PROBLEM DESCRIPTION: Check every line below for the word "Dateien" and show those that hold it.

+++

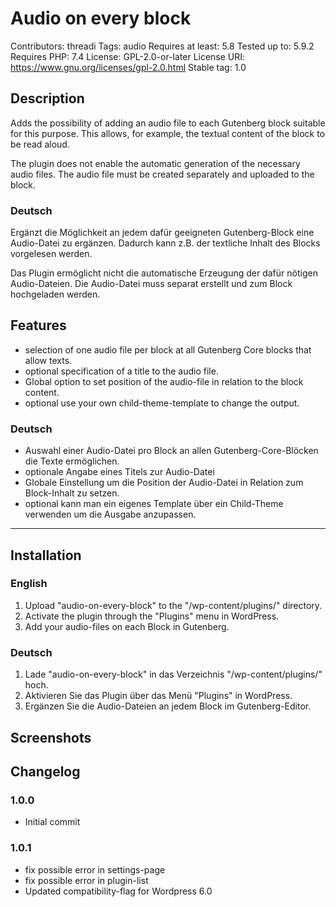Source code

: # Audio on every block
Contributors: threadi
Tags: audio
Requires at least: 5.8
Tested up to: 5.9.2
Requires PHP: 7.4
License: GPL-2.0-or-later
License URI: https://www.gnu.org/licenses/gpl-2.0.html
Stable tag: 1.0

## Description

Adds the possibility of adding an audio file to each Gutenberg block suitable for this purpose. This allows, for example, the textual content of the block to be read aloud.

The plugin does not enable the automatic generation of the necessary audio files. The audio file must be created separately and uploaded to the block.

### Deutsch

Ergänzt die Möglichkeit an jedem dafür geeigneten Gutenberg-Block eine Audio-Datei zu ergänzen. Dadurch kann z.B. der textliche Inhalt des Blocks vorgelesen werden.

Das Plugin ermöglicht nicht die automatische Erzeugung der dafür nötigen Audio-Dateien. Die Audio-Datei muss separat erstellt und zum Block hochgeladen werden.

## Features

* selection of one audio file per block at all Gutenberg Core blocks that allow texts.
* optional specification of a title to the audio file.
* Global option to set position of the audio-file in relation to the block content.
* optional use your own child-theme-template to change the output.

### Deutsch

* Auswahl einer Audio-Datei pro Block an allen Gutenberg-Core-Blöcken die Texte ermöglichen.
* optionale Angabe eines Titels zur Audio-Datei
* Globale Einstellung um die Position der Audio-Datei in Relation zum Block-Inhalt zu setzen.
* optional kann man ein eigenes Template über ein Child-Theme verwenden um die Ausgabe anzupassen.

---

## Installation

### English

1. Upload "audio-on-every-block" to the "/wp-content/plugins/" directory.
2. Activate the plugin through the "Plugins" menu in WordPress.
3. Add your audio-files on each Block in Gutenberg.

### Deutsch

1. Lade "audio-on-every-block" in das Verzeichnis "/wp-content/plugins/\" hoch.
2. Aktivieren Sie das Plugin über das Menü "Plugins" in WordPress.
3. Ergänzen Sie die Audio-Dateien an jedem Block im Gutenberg-Editor.

## Screenshots

## Changelog

### 1.0.0
* Initial commit

### 1.0.1
* fix possible error in settings-page
* fix possible error in plugin-list
* Updated compatibility-flag for Wordpress 6.0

+++

RESULT FOR THIS EXERCISE:
Das Plugin ermöglicht nicht die automatische Erzeugung der dafür nötigen Audio-Dateien. Die Audio-Datei muss separat erstellt und zum Block hochgeladen werden.
3. Ergänzen Sie die Audio-Dateien an jedem Block im Gutenberg-Editor.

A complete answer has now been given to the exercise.